= Action item =
Search the records for the string "Exception", then copy each line where it appears.

= Extracted entries =
******

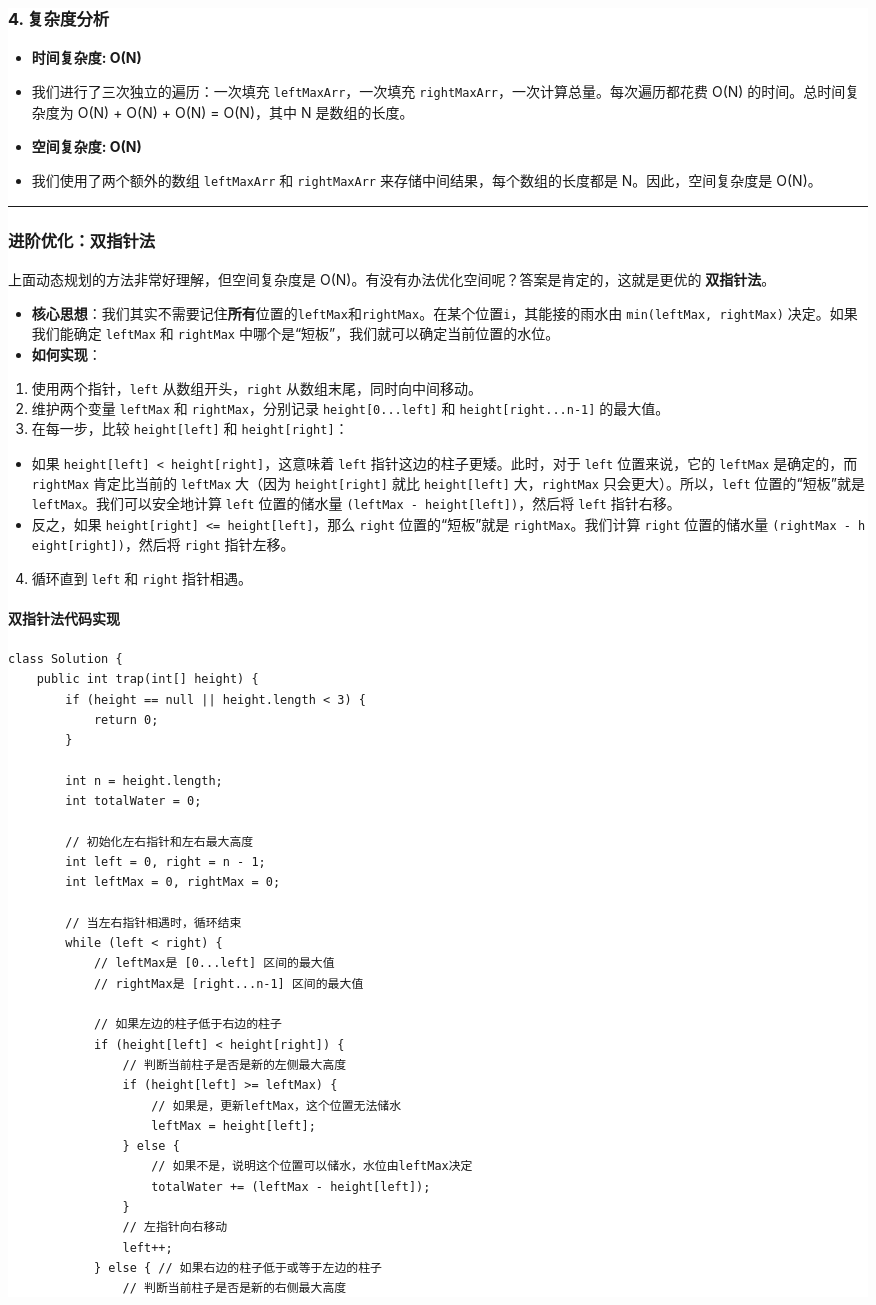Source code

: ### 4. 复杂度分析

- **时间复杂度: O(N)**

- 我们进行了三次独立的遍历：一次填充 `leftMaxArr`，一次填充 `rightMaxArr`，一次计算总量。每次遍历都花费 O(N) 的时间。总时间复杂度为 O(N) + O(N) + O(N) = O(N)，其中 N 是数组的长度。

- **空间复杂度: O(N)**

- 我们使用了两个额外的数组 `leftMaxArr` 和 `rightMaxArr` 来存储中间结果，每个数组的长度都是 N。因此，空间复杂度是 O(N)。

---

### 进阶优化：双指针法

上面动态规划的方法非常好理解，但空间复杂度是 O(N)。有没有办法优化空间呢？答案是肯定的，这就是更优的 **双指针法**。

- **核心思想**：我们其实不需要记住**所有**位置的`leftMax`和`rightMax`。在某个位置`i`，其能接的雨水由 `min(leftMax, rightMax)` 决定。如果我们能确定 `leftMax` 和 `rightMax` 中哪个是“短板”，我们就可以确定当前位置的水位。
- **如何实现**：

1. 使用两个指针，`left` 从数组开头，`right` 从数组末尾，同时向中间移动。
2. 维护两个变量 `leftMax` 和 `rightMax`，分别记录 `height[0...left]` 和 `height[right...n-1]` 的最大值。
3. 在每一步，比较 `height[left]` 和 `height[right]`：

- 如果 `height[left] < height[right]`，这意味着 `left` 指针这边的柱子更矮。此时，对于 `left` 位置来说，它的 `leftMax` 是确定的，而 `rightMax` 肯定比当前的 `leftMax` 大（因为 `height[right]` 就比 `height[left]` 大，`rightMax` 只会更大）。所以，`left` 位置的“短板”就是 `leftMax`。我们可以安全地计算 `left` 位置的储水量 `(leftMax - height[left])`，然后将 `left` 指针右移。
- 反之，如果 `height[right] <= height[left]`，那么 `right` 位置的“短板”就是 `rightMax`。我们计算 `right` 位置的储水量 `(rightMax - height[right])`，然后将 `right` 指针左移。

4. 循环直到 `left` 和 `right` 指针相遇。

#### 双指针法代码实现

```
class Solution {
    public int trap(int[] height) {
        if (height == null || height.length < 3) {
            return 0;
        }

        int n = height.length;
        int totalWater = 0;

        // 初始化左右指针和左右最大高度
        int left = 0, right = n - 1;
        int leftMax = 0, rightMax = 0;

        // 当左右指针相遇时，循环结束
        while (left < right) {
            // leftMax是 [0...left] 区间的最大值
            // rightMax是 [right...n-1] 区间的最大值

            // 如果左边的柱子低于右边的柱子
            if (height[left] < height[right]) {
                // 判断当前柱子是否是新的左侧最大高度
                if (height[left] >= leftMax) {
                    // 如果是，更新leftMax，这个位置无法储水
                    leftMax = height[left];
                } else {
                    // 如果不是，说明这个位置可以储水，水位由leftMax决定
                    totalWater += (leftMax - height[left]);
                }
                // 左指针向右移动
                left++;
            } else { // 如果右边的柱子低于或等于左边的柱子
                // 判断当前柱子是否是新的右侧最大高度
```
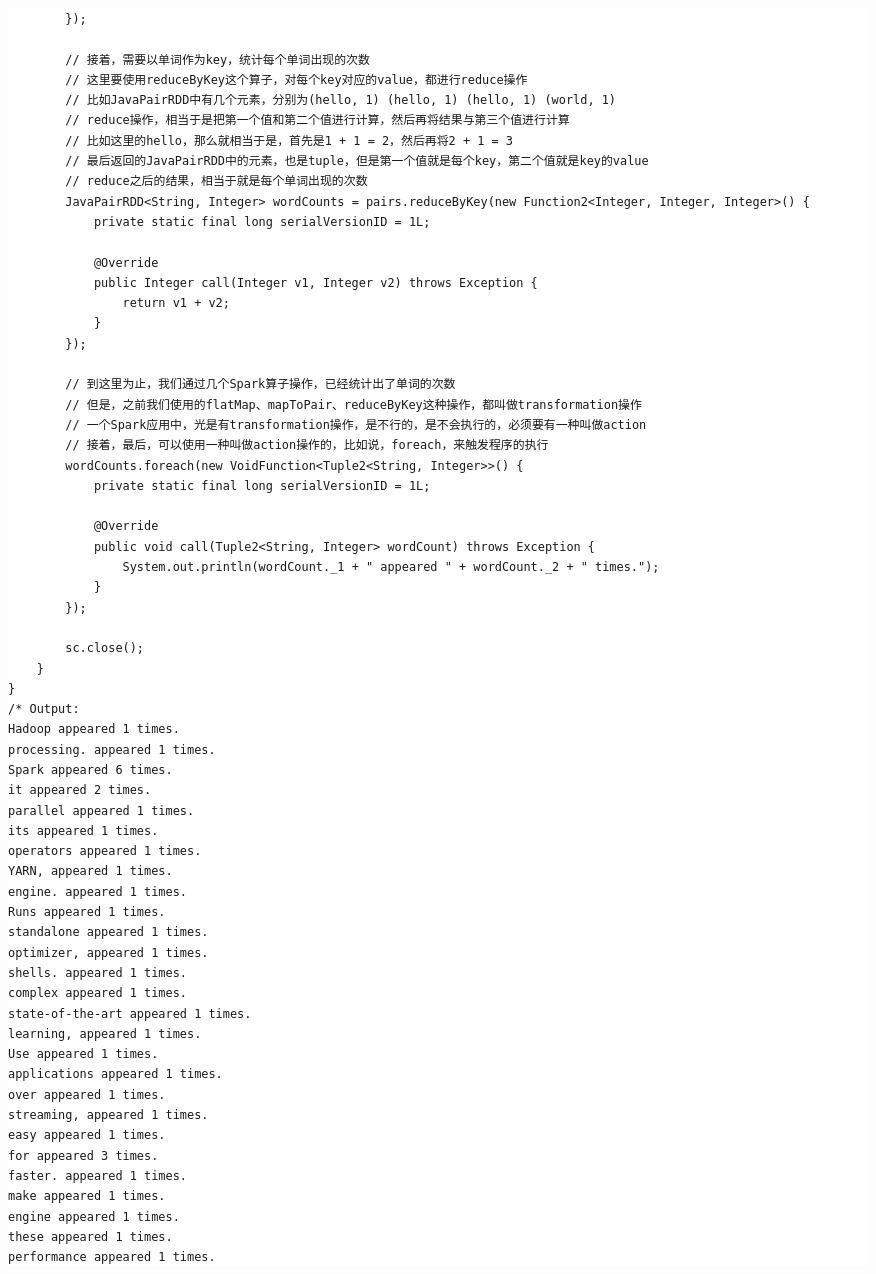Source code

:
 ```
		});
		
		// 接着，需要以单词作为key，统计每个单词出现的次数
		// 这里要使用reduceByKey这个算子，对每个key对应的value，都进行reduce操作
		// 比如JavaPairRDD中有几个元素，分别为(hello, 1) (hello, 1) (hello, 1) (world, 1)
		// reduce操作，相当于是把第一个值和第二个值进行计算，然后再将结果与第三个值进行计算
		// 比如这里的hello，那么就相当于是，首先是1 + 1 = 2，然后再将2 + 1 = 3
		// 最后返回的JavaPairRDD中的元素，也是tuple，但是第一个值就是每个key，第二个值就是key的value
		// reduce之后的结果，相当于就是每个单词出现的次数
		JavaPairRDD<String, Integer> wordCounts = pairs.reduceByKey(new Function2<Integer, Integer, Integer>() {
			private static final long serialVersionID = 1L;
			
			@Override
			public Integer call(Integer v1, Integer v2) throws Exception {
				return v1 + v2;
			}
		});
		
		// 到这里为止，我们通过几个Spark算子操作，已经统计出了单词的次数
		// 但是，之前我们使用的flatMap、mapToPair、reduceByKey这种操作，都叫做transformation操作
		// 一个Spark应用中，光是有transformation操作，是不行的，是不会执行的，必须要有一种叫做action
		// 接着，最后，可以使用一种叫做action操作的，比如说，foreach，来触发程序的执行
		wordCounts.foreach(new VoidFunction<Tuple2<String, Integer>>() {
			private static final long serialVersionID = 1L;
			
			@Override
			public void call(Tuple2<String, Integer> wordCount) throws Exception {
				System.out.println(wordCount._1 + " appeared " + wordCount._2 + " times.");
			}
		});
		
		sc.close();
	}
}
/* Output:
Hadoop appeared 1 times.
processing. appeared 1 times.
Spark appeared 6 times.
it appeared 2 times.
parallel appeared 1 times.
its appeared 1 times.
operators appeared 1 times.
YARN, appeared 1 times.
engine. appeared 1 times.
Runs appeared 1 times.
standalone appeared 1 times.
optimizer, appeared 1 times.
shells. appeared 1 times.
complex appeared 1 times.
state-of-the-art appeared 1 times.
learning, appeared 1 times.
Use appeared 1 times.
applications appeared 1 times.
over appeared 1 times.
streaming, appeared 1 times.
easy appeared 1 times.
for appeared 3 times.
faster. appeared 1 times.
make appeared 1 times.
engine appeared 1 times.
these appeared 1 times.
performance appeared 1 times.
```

******

= Output of the task =
			public Integer call(Integer v1, Integer v2) throws Exception {
			public void call(Tuple2<String, Integer> wordCount) throws Exception {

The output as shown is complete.